Dozens of Iran’s deportees killed in a bus accident

A traffic accident in western Afghanistan has killed 79 people, including 17 children, most of whom were on a bus transporting Afghan migrants expelled from Iran, confirmed a spokesperson for the Interior of the Taliban.
The bus, on the way to Kabul, caught fire on Tuesday evening after colliding with a truck and a motorcycle in the province of Herat.
Everyone aboard the bus was killed, as well as two people from the other vehicles, Ahmadullah Mottaqi, director of information and culture of the Taliban in Herat, told BBC Pashto earlier.
In recent months, Iran has intensified its deportations of undocumented Afghan migrants who have fled conflicts in their homeland.
“All the passengers were migrants who had climbed on the vehicle at Islam Qala,” the spokesman for the provincial governor, Mohammad Yousuf Saeedi, told AFP, referring to a city near the Afghan-Iranian border.
Herat police said the accident occurred due to the “excessive speed and negligence” of the bus driver, AFP reported.
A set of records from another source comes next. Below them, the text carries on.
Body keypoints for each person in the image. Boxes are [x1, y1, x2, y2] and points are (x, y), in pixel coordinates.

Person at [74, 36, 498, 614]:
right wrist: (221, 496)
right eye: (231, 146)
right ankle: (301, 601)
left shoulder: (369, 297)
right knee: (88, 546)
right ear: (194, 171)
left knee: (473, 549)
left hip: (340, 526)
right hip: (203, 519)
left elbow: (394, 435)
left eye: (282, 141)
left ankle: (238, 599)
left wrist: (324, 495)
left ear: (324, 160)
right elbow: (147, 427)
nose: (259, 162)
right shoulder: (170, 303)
Traffic accidents are common in Afghanistan, where roads have been damaged by decades of conflict and driving regulations are not highly applied.
Since the 1970s, millions of Afghans have fled to Iran and Pakistan, with major waves during the Soviet invasion of Afghanistan in 1979 and after the return of the Taliban in power in 2021.
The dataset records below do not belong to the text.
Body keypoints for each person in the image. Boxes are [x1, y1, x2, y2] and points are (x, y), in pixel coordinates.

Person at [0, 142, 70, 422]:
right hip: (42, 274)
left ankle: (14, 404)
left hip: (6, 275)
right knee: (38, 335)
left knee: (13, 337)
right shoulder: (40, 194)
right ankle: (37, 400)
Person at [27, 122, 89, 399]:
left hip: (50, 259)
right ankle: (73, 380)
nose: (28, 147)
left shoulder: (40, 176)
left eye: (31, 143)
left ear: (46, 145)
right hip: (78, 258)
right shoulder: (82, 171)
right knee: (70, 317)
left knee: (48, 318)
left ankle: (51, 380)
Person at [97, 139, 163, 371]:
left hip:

This has contributed to the growth of anti-Afghan feeling in Iran, with refugees faced with systemic discrimination.
Iran had previously given a deadline for July for undocumented Afghans to go voluntarily.
But since a brief war with Israel in June, the Iranian authorities have forcibly made hundreds of thousands of Afghans, alleging national security problems – although Téhéran could simply look for scapegoats for its security failures against Israeli attacks.
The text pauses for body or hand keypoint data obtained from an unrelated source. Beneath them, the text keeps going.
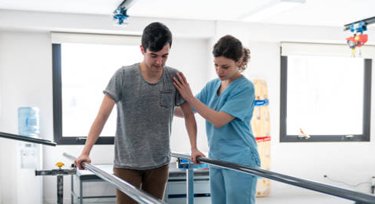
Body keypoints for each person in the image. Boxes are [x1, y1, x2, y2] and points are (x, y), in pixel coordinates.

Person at [74, 22, 204, 204]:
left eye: (165, 56)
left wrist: (194, 147)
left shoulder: (174, 77)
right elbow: (102, 115)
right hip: (127, 164)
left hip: (159, 164)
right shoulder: (123, 76)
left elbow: (189, 115)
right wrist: (86, 151)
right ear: (142, 49)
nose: (159, 62)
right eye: (154, 56)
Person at [173, 35, 260, 204]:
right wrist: (160, 104)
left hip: (240, 158)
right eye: (216, 65)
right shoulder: (212, 86)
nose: (219, 71)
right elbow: (185, 111)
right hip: (217, 158)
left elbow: (219, 120)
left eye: (225, 67)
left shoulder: (245, 87)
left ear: (240, 62)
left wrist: (189, 97)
More than 1.5 million Afghans have left Iran since January, according to the United Nations Agency for Refugees. Some have been in Iran for generations.
Experts warn Afghanistan does not have the capacity to absorb the growing number of nationals who have been returned by force in a country under the Taliban government. The country is already struggling with a large influx of repatriated Pakistan, which also requires hundreds of thousands of Afghans from.
“The return of so many people creates additional pressure on the already overvalued resources, and this new wave of refugees arrives at a time when Afghanistan begins to feel the brutal impacts of the aid cuts,” said Arshad Malik, national director of Save The Children Afghanistan.